Monthly emerging and fading trend of DDoS attack groups

Lifecycle of DDoS Attack Groups.

Analysis results reveal the fact that most DDoS attack groups stay active for a relatively short time period, only 19 groups remain active after three months. Meanwhile, attackers can utilize only no more than 10 C2 servers to gain possession of over 27K vulnerable machines or devices to be their botnet army in a very short time.

Figure 8 tells the fact that DDoS attack groups keep emerging and fading in every month. Figure 9 shows active month distribution among all DDoS attack groups. Most attack groups disappear in less than 3 months and the largest group remains active for 23 months.

Fig. 9.
figure 9

Active month distribution of DDoS attack groups

Statistics of Top 10 DDoS Attack Groups:

In Table 8, we display the top 10 DDoS attack groups by ranking bots in possession by each one of them.
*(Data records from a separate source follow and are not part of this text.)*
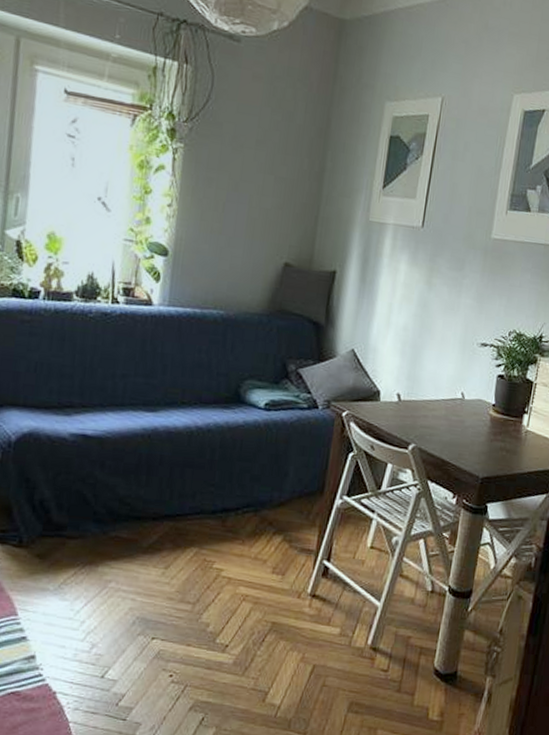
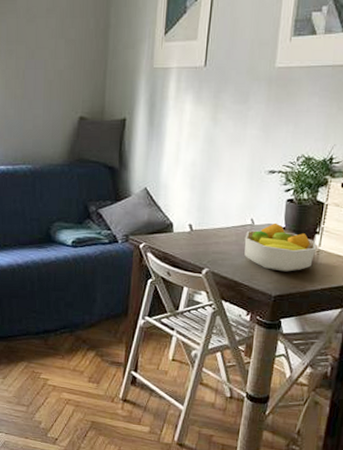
fruit bowl: none [453,398,525,452] -> present [244,222,317,272]

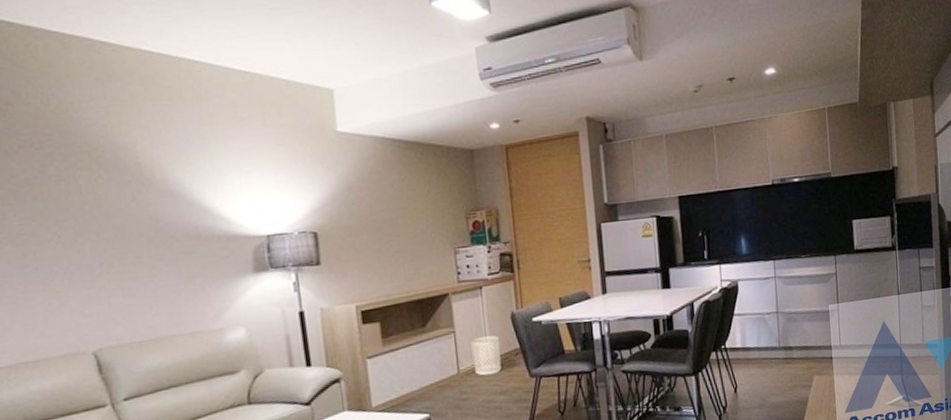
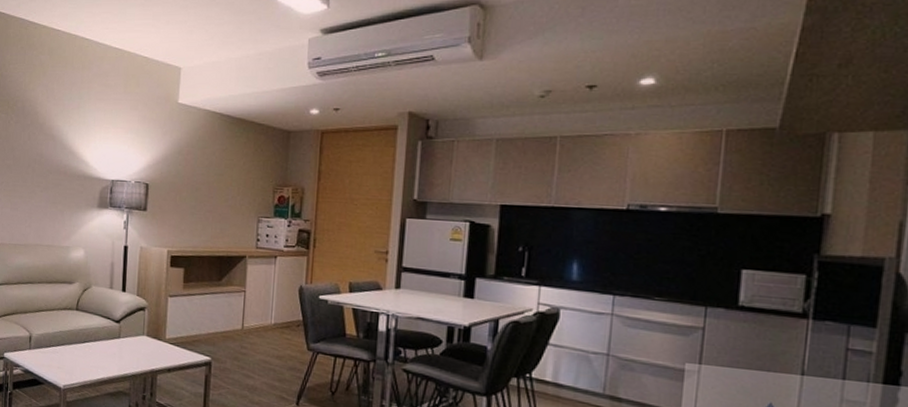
waste bin: present [471,335,502,376] -> none [256,301,285,339]

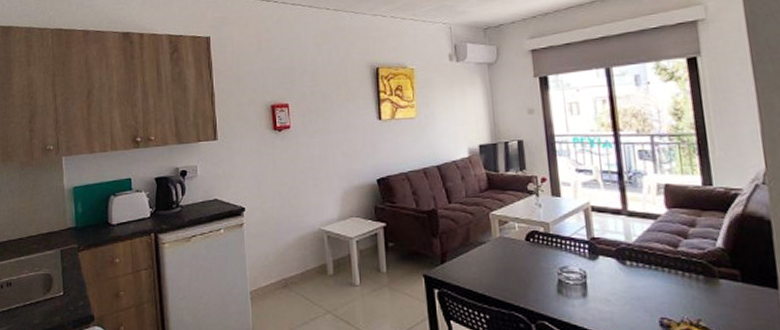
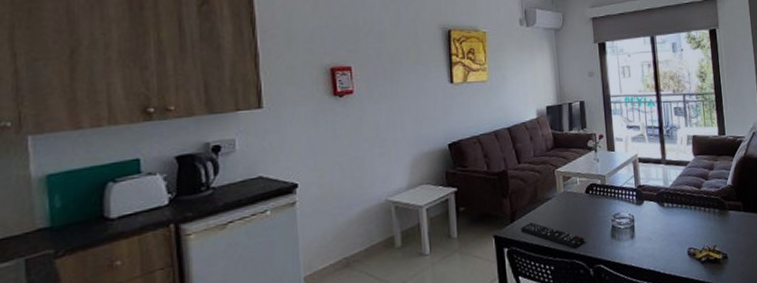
remote control: none [452,266,525,299] -> present [520,222,584,249]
Table 8. Statistics of Top 10 DDoS attack groups

Typical DDoS Attack Group Analysis.

The largest DDoS attack group G769 we discover is found to be related to multiple DDoS attack groups unveiled by different security organizations, such as SSHPsychos or Group 93 [11] from Cisco Talos Group, Loligang [12] from Tencent Threat Intelligence Center and malicious IPs (related to *atat456.com domains) referred to by many security researchers [13].

Fig. 10.
figure 10

Subgraphs related to DDoS attack group uncovered by external security researchers

Fig. 11.
figure 11

Monthly trend of emerging/fading C2 servers of DDoS Attack group G769

Figure 10 depicts the relations between C2 servers, in which the red frames are subgraphs related to attack groups recognized by external security researchers in different times. Our approach can construct behavior similarity and threat intelligence relevance for C2 servers, hence be able to correlate them in the same DDoS attack group, confronting the fact that real world attackers keep switching C2 servers to evade detection. Figure 11 supports this point of view by showing the monthly trend of emerging and fading C2 servers of G769.

5 Conclusion

In this paper, a practical attack group framework DDoSAGD is proposed to unveil the facts beneath DDoS attack behaviors. DDoSAGD takes the advantage of a graph theory, and adopts dual community detection methods to discover groups in DDoS attacks. DDoSAGD overcomes the difficulty in discovering attack groups in a long period. Through an in-depth analysis on and comparison with external uncovered attack groups, results verify that our approach is both applicable and efficient in the real world.